§ PROMPT
Decide whether each statement below agrees with the article on data standards and AI in insurance. For each, answer yes or no and quote the words of the article that decide it.
1. ADEPT supports more than 50 ACORD Transcriber AI models.
2. SCOR reduced manual effort by 80% using ADEPT's AI models.
3. ADEPT allows data exchange only between carriers and brokers whose internal systems are natively ACORD-compliant.

Why Data Standards Are the Unsung Hero of AI in Insurance

By Somesh Mukherjee | VP, Solutions Architecture, ACORD Solutions Group

In today’s insurance landscape, data is more than just a resource—it’s the connective tissue that binds carriers, reinsurers, brokers, regulators, and customers. But as artificial intelligence (AI) becomes central to the industry’s evolution, one truth stands out:

AI is only as powerful as the data it learns from—and that data must speak a common language.

That’s where insurance data standards play a pivotal role.

Data Standards: The Foundation of AI in Insurance

AI models require structured, high-quality, and interoperable data to function effectively. Without it, even the most sophisticated algorithms can produce biased, opaque, or unreliable results. Data standardization enables effective AI by providing:

  • Consistency: Ensuring data is accurate, complete, and comparable across systems.
  • Transparency: Enabling explainable AI models that regulators and stakeholders can trust.
  • Interoperability: Allowing seamless integration across legacy systems, cloud platforms, and third-party tools.
  • Scalability: Supporting enterprise-wide AI adoption without reinventing the data wheel.

Data standards within insurance are not just enablers—they are prerequisites for responsible and scalable AI.

Standards in Action: Building the Foundation for AI

Many insurance stakeholders are already taking advantage of a variety of tools to enable intelligent automation and support ongoing transformation – tools that are made possible by the structured, interoperable data environments created by ACORD Data Standards.

For example, ACORD Solutions Group’s ADEPT data exchange platform leverages ACORD Transcriber, an AI-native Intelligent Document Processing (IDP) solution to convert non-standardized documents into validated ACORD GRLC Standard-compliant messages. ADEPT supports over 50 ACORD Transcriber AI models to automate the ingestion, transformation, and validation of accounting and claims data between brokers, cedents, and reinsurers.

The ACORD Transcriber AI extraction models are algorithmically trained on the ACORD GRLC data schematics to optimize parsing fidelity and achieve semantic alignment. This enables the highest possible extraction accuracy, scalable automation of document ingestion, transformation, and validation workflows across reinsurance and brokerage ecosystems.

By using ADEPT’s AI models to digitize broker claim advices, reinsurer SCOR achieved a 60% reduction in manual effort, 80% improvement in data quality, and a 50% reduction in turnaround time to process claim payments.

How AI Can Enhance the Standards That Power It

AI doesn’t just benefit from data standards—it can also improve them:

  • Semantic Mapping: Natural Language Processing (NLP) models can align unstructured documents with ACORD schemas, identifying gaps or redundancies.
  • Data Profiling: AI can detect inconsistencies or non-standard usage patterns across large datasets.
  • Schema Harmonization: AI can automate the mapping of proprietary data models to ACORD Standards.
  • Impact Simulation: AI can model how changes to standards affect downstream systems and compliance.

ACORD Transcriber uses NLP and Large Language Models (LLM) to convert unstructured insurance documents into structured, standards-aligned data. This process not only digitizes legacy workflows but also enforces consistency with ACORD standards, identifying and correcting deviations in real time.

ADEPT, powered by AI and ACORD Transcriber, enables carriers and brokers to exchange data seamlessly—even if their internal systems are not natively ACORD-compliant. AI bridges these gaps by mapping proprietary formats to ACORD standards, accelerating adoption and harmonization.

The Road Ahead

As insurers continue to modernize, the synergy between AI and data standards will define the next era of innovation. Standards are not just technical frameworks; they are strategic enablers of AI-driven transformation.

In short: No standards, no scale. No structure, no AI.

§ DATA EXTRACT
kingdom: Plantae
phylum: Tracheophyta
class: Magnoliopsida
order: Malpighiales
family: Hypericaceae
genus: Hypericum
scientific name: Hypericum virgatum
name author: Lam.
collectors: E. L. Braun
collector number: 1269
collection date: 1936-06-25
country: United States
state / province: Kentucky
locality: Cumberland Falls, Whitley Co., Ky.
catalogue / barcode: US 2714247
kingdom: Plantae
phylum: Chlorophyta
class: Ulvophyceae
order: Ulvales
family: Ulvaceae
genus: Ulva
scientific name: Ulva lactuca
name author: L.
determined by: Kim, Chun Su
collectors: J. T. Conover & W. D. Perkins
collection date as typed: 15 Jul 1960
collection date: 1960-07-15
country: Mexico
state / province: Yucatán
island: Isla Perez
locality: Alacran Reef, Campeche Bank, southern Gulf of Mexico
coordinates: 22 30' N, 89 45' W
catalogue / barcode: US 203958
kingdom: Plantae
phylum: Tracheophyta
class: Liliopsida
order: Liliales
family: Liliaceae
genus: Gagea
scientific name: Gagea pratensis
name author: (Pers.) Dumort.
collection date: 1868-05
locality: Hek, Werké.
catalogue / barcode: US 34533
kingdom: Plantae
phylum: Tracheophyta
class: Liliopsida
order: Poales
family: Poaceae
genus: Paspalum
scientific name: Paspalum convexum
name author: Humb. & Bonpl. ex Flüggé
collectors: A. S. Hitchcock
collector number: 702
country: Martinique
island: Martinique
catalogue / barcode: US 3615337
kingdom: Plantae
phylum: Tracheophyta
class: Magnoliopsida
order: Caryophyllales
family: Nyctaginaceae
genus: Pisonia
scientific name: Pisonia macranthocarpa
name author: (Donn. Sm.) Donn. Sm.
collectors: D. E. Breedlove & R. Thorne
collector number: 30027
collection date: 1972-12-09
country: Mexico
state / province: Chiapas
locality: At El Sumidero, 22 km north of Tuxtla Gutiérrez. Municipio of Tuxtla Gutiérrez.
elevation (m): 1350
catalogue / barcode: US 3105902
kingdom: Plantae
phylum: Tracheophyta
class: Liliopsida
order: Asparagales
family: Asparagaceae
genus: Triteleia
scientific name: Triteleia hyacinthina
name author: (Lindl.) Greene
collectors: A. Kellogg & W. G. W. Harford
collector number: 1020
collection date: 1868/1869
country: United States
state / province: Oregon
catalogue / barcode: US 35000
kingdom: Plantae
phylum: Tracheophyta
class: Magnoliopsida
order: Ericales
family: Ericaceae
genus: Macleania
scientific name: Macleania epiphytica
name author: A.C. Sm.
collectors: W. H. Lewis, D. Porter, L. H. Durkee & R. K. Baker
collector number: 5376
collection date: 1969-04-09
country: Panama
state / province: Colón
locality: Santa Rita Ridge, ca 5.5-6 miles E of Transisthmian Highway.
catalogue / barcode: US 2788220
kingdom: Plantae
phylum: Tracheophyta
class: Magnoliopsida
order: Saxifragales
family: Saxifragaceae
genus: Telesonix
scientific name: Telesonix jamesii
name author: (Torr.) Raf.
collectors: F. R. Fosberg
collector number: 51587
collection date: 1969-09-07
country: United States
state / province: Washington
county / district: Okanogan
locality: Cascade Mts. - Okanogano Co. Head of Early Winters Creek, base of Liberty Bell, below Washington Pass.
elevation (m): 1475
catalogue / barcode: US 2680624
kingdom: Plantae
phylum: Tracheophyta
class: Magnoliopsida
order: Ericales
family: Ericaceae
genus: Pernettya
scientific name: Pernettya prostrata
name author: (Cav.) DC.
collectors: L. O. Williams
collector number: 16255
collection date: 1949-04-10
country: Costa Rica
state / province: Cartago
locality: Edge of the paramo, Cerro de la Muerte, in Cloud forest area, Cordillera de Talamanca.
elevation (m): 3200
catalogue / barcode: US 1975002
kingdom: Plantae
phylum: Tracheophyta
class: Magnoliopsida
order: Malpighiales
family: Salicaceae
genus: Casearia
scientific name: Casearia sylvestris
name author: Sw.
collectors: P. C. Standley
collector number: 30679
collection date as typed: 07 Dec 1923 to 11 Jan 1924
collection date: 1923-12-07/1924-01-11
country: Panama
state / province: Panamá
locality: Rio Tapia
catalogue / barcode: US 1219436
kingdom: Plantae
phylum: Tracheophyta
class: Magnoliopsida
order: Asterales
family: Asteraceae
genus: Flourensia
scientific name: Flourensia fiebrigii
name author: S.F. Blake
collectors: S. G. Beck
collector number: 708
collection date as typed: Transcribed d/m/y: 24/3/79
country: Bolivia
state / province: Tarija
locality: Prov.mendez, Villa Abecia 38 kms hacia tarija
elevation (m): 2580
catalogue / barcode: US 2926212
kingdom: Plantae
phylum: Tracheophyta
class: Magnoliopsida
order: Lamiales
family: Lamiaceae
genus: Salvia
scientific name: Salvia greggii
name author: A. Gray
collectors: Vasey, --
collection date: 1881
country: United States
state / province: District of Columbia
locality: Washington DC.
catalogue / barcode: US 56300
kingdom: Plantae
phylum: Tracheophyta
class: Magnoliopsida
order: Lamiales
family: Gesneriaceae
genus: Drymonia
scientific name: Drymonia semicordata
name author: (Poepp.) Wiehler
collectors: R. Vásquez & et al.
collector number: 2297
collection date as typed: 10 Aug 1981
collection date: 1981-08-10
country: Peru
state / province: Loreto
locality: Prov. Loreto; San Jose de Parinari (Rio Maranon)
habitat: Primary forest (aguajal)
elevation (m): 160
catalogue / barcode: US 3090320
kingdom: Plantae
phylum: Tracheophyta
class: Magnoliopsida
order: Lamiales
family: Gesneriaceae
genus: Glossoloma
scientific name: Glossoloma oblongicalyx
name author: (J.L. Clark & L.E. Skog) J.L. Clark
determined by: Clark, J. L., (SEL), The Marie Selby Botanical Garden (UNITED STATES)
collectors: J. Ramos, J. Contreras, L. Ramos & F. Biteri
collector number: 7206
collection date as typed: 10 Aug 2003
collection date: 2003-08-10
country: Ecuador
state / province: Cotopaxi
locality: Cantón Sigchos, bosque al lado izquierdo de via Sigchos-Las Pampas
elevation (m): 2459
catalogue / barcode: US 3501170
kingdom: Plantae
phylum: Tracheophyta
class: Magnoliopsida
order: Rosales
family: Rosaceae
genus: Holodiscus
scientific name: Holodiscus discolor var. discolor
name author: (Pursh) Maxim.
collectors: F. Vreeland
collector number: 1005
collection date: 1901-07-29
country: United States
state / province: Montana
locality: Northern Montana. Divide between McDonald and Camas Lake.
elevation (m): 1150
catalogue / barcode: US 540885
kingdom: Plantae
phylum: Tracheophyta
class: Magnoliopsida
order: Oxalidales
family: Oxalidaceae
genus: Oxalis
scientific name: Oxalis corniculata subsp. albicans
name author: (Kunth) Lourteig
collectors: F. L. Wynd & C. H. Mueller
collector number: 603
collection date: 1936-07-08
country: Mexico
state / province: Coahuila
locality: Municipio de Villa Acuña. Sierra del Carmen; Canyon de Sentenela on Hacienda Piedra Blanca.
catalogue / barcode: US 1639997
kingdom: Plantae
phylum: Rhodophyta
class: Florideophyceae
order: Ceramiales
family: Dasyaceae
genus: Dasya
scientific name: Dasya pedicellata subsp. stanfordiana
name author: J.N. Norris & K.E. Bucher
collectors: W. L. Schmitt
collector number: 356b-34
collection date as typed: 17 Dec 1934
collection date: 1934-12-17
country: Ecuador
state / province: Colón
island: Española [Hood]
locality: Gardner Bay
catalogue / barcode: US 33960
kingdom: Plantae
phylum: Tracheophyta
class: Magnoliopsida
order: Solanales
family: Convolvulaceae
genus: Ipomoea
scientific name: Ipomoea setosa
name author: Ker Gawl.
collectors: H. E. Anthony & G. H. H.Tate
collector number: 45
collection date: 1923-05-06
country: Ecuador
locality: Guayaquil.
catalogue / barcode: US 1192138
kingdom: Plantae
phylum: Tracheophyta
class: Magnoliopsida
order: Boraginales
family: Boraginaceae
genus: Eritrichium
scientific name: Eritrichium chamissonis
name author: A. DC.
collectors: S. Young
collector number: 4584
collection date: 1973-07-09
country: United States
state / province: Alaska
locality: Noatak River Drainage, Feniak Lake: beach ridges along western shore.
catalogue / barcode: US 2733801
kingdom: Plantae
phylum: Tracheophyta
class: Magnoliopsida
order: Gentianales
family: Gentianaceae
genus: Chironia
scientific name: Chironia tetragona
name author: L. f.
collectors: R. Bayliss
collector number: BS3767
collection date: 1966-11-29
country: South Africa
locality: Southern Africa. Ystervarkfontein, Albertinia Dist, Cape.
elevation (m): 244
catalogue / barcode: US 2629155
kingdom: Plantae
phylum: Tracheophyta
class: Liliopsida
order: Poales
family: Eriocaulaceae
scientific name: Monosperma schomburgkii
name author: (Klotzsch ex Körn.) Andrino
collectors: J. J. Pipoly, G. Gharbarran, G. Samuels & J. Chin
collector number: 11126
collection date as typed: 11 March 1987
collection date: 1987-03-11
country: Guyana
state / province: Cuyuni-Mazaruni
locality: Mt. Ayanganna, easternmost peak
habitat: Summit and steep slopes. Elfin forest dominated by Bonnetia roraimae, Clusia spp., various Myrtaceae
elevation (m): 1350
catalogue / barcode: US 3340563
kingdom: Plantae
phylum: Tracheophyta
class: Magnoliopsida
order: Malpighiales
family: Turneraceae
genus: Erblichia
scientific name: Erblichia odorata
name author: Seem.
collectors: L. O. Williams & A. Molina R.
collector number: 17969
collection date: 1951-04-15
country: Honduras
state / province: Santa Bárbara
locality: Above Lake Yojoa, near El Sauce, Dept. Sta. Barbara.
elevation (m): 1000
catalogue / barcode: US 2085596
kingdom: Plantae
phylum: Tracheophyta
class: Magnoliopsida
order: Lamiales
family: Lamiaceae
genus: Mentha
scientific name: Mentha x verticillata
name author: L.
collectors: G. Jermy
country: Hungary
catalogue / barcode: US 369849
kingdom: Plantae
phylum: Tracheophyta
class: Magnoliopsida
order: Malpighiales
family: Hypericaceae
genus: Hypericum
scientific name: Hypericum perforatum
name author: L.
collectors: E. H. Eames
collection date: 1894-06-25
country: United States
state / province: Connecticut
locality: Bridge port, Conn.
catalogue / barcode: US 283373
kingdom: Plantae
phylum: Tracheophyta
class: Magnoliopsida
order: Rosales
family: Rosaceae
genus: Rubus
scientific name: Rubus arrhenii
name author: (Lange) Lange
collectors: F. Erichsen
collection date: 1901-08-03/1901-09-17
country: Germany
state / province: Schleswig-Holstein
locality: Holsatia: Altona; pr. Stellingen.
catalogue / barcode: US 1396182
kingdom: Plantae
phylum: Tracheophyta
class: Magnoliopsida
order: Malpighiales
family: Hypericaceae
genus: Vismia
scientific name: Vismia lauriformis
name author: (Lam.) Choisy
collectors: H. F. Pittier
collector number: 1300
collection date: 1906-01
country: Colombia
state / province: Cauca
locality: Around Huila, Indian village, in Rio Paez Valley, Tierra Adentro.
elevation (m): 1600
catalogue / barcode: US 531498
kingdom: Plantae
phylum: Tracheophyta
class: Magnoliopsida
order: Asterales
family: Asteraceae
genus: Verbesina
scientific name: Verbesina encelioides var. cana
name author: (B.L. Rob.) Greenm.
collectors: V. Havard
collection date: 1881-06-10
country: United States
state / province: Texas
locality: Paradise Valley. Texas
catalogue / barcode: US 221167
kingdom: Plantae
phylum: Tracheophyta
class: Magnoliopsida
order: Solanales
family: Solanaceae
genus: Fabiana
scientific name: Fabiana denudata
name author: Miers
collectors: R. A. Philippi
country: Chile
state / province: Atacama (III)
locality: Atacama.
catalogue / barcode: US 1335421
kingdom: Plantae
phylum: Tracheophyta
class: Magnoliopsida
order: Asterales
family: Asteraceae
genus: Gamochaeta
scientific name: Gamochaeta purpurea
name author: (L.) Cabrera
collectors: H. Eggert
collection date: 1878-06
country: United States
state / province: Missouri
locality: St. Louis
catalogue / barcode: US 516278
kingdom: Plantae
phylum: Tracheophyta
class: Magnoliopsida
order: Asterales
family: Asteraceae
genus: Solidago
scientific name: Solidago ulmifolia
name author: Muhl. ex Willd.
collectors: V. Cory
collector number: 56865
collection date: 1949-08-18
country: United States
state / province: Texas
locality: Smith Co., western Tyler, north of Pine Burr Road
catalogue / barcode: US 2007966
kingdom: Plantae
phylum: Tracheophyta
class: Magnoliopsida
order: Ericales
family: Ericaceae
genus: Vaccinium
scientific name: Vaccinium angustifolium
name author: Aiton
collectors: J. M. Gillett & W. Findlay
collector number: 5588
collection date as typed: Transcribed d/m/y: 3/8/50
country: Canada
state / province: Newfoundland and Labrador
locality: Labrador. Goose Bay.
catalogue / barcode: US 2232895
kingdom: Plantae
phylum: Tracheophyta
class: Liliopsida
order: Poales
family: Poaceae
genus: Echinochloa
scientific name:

§ OUTPUT BELOW
1. Yes: "ADEPT supports over 50 ACORD Transcriber AI models"
2. No: "a 60% reduction in manual effort"
3. No: "even if their internal systems are not natively ACORD-compliant"